Eating frosting with my hand. Just kidding I don’t know whose hand this is
Best wishes to the local youths I met outside the supermarket today. They asked me to buy alcohol for their gravely ill grandfather whose dying wish is 3 bottles of vodka and a case of beer. I was happy to help. Please give my best wishes to your grandad, guys.
It’s not illegal to convince your child that she is the only person who can see the sun and must never talk about it.
Bugs Bunny taught me my choices aren’t limited to fight or flight, I can also pretend I’m a pretty lady.
You can’t make me happy, you’re not a bag of chips.
me: hey big boy
friend: please don’t talk to the Lincoln memorial like that
My Cinderella story is backward.
I started out a princess.
Got drunk and lost a shoe when I
met a handsome guy.Now I scrub the floors.
It’s like my Grandma always says, “I died three years ago. This is starting to get weird.”
my favorite part of watching any sport is when the announcer tells us that in order for the team to win they have to score more points than the other team, & when they fall short & lose the game i like to shake my head & say to myself, “should’ve listened to the announcer.”

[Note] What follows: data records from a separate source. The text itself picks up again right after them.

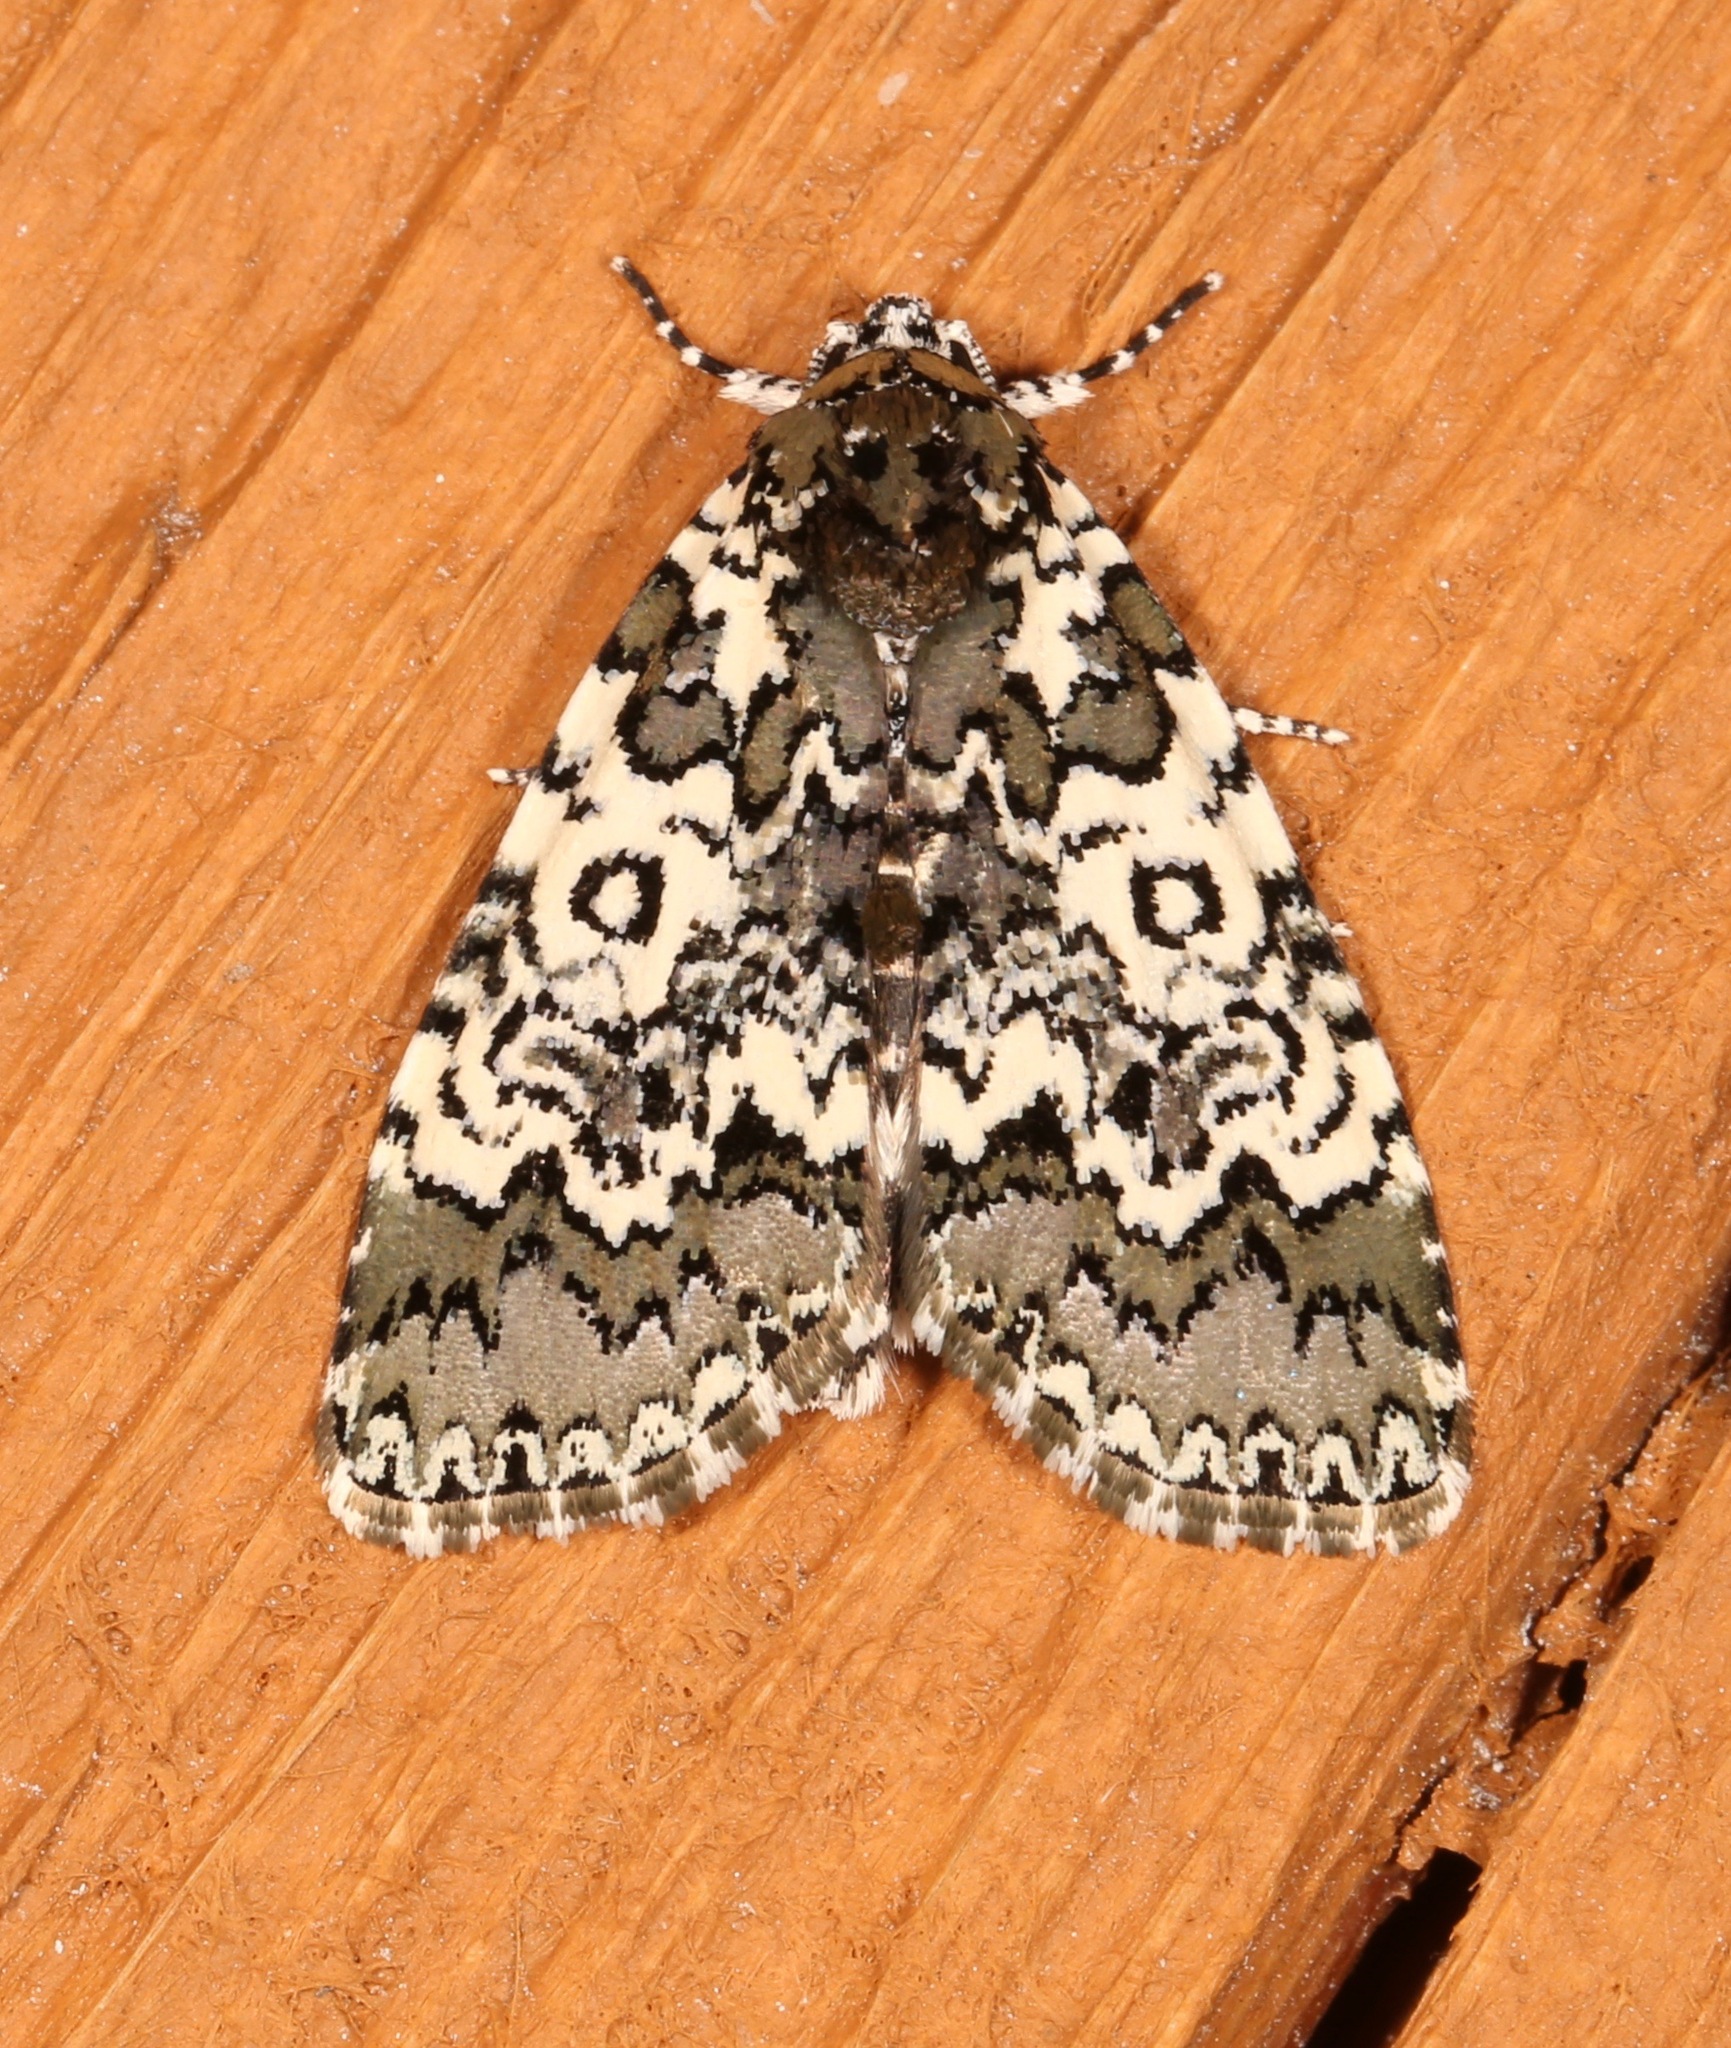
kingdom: Animalia
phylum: Arthropoda
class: Insecta
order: Lepidoptera
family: Noctuidae
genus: Cerma
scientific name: Cerma cora
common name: Bird dropping moth
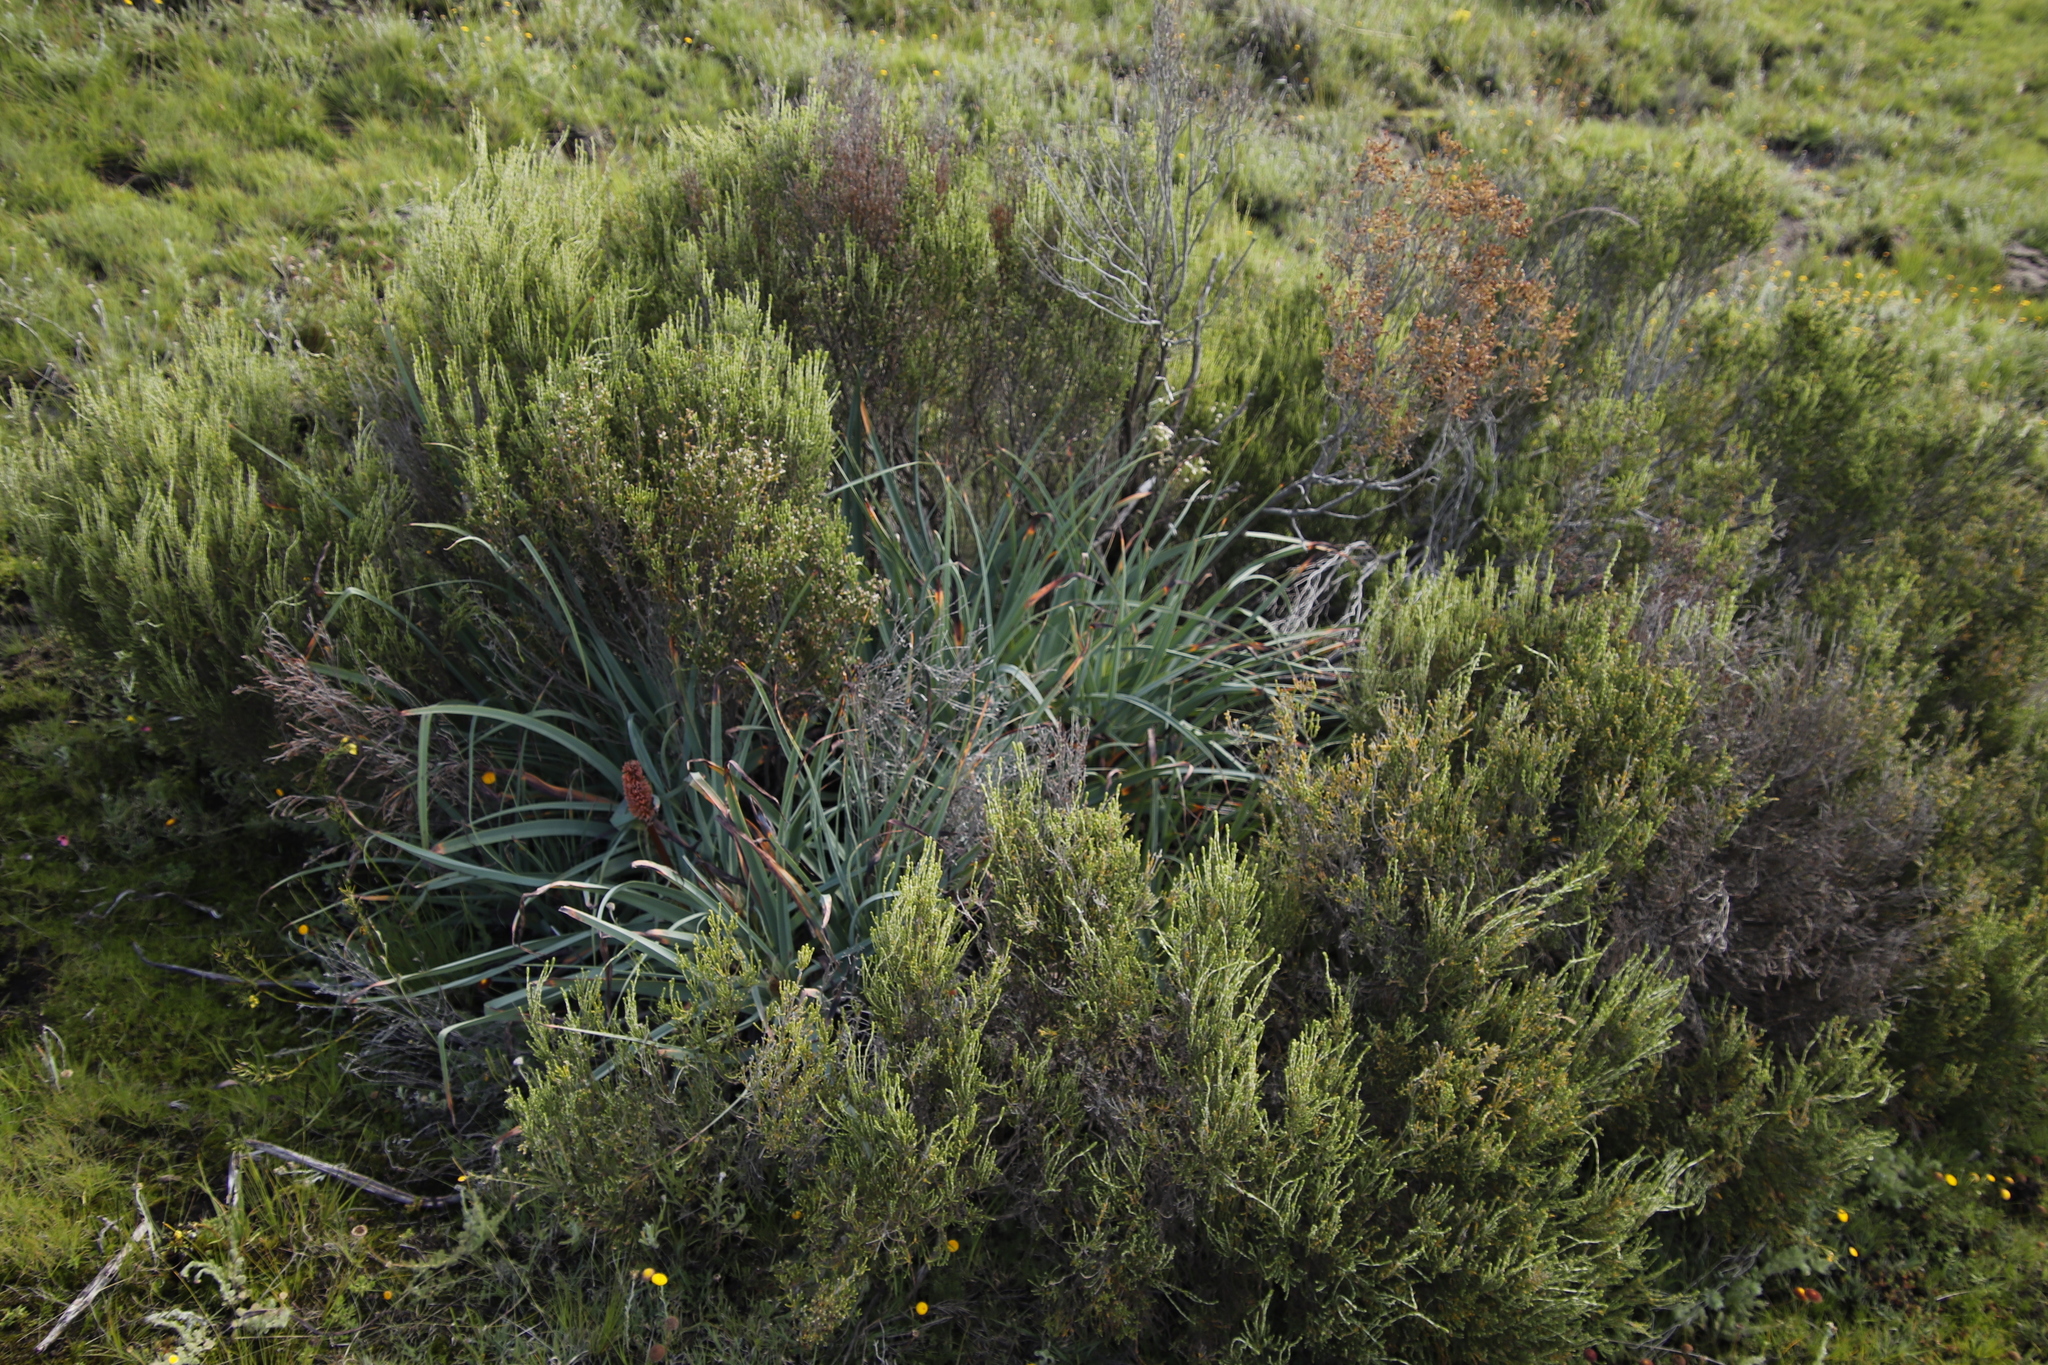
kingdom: Plantae
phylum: Tracheophyta
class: Liliopsida
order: Asparagales
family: Asphodelaceae
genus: Kniphofia
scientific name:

I choose my underwear for the day based on how likely I am to have sex.
Today I’m wearing a used grocery bag I found floating across the highway.
police cars should play ice cream truck music when they’re pulling you over for something minor
2yo’s favorite cartoon is teaching him about centrifugal force.
When I was little, my favorite cartoon taught me never to order from Acme.
[Old west saloon owner]: make it so the floorboards don’t creak when regular patrons walk in but do creak when a mysterious stranger walks in
Carpenter: …what
Moms. The original autocorrect.
I finally got around to washing my hair and then of course, I ended up putting way too much hair product on and it looks just as greasy as before. I’m like, really, Charlotte, you had ONE job, girl!
Thought buying a laptop for 12 would’ve given me some quiet time but here i am filming unboxing videos and crying
Restaurant bathrooms are really, really dangerous.
So many of my 1st dates have gone to use them and vanished.
I need to stay vigilant while venturing into the ocean this week.
Sharks be looking at me like “I can get three meals out of him.”